# [Travail demandé]
Recopiez sans rien modifier le passage de l'extrait sur les tarifs et l'industrie automobile, en commençant par « Selon Hubert Rioux, chercheur » et en poursuivant jusqu'à « Rioux à Sputnik. ».

# [Extrait du document]
------------------------------------
Selon Hubert Rioux, chercheur à l’École nationale d’administration publique du Québec (ENAP), le prétexte des migrations cache en fait un programme de nationalisme économique. Spécialiste du commerce international, il livre son analyse à Sputnik:
«La justification des migrants est un écran de fumée. L’administration Trump sait très bien que le Mexique ne peut pas vraiment contrôler les flux migratoires d’Amérique latine. Ce que Trump veut, c’est forcer les motoristes américains à rapatrier leur production aux USA. Il n’a pas réussi à le faire par l’entremise du nouvel accord de libre-échange nord-américain (ALENA). Il le fait donc par ces tarifs», a affirmé M. Rioux à Sputnik.
Ainsi, les tarifs viseraient surtout à protéger l’industrie automobile américaine. Chaque année, des milliers de voitures fabriquées au Mexique sont importées aux États-Unis. En 2018, le Mexique aurait vendu pour 93 milliards de dollars US de véhicules et de pièces aux États-Unis et au Canada. Pourtant, les constructeurs automobiles japonais –bien implantés au Mexique– ne seront pas les seuls touchés par ces mesures. Des constructeurs américains comme General Motors et Ford seront aussi affectés, cars ils possèdent des usines au sud de la frontière.
------------------------------------
# [Données présentées]
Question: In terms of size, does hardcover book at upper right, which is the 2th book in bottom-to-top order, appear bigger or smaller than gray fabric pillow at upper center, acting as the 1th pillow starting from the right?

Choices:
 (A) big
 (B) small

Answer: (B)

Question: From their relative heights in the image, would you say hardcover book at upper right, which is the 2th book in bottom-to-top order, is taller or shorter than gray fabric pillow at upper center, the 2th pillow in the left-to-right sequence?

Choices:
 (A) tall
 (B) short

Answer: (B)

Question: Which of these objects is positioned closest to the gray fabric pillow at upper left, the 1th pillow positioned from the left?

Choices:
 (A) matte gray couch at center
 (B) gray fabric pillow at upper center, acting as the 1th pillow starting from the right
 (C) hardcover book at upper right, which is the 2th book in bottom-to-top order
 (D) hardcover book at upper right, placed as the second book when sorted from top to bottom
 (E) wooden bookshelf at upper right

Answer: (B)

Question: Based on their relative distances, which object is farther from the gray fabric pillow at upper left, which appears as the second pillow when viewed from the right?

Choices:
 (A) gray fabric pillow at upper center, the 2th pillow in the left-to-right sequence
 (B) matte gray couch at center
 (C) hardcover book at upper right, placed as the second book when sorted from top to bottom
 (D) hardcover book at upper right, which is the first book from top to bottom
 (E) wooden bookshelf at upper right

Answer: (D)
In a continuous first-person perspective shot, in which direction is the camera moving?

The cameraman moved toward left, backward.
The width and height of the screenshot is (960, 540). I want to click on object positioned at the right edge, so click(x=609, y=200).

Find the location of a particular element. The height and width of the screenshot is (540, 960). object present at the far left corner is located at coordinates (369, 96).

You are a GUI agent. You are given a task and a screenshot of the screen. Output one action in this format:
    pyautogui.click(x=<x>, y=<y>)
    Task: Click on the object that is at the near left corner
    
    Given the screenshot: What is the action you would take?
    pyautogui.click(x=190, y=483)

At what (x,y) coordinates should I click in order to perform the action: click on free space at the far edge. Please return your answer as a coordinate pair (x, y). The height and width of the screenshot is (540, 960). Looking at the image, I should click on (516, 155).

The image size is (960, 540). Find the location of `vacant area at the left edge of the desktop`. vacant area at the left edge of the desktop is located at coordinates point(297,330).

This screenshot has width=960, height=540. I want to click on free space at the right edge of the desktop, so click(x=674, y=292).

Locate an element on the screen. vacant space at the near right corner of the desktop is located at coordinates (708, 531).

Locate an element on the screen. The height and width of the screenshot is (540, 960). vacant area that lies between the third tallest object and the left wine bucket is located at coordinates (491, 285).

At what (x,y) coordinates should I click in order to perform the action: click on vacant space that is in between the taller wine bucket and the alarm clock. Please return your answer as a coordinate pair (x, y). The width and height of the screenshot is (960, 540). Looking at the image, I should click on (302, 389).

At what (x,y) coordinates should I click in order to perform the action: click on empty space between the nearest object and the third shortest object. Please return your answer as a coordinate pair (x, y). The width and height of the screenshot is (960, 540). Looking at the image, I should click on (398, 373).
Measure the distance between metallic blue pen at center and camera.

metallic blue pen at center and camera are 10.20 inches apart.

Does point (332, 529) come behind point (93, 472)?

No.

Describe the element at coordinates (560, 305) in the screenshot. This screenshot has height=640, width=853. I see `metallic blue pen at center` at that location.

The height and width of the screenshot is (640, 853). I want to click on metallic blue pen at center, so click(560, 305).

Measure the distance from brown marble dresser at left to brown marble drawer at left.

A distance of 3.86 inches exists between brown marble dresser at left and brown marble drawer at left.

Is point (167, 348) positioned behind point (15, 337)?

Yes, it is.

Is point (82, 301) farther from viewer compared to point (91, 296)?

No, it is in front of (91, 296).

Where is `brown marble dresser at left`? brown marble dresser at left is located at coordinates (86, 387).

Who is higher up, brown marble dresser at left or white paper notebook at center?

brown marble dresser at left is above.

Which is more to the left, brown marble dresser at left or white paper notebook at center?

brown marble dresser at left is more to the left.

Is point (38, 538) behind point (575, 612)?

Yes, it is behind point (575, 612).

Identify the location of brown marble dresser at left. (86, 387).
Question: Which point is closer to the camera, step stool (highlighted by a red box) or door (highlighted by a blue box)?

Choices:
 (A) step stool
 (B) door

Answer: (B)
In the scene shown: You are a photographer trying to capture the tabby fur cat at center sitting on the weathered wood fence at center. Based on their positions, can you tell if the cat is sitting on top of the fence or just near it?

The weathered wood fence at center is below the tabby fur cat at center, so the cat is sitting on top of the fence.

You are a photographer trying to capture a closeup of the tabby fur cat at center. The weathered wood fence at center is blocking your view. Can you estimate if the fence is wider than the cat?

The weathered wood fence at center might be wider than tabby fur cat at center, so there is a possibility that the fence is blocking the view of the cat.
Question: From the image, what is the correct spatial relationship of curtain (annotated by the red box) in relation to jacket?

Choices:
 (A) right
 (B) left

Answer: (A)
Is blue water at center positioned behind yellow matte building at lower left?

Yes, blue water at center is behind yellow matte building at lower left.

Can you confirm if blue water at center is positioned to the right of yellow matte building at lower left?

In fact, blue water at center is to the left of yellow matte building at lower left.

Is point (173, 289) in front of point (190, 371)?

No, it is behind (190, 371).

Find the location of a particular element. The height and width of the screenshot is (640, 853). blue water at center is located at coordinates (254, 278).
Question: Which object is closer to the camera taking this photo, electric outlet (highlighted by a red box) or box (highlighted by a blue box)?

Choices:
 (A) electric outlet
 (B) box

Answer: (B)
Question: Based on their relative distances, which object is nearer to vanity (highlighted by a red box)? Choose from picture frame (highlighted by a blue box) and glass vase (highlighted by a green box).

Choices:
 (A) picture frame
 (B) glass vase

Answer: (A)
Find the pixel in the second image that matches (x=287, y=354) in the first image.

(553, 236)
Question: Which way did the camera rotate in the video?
------------------------------------
# [Corrigé]
Selon Hubert Rioux, chercheur à l’École nationale d’administration publique du Québec (ENAP), le prétexte des migrations cache en fait un programme de nationalisme économique. Spécialiste du commerce international, il livre son analyse à Sputnik:
«La justification des migrants est un écran de fumée. L’administration Trump sait très bien que le Mexique ne peut pas vraiment contrôler les flux migratoires d’Amérique latine. Ce que Trump veut, c’est forcer les motoristes américains à rapatrier leur production aux USA. Il n’a pas réussi à le faire par l’entremise du nouvel accord de libre-échange nord-américain (ALENA). Il le fait donc par ces tarifs», a affirmé M. Rioux à Sputnik.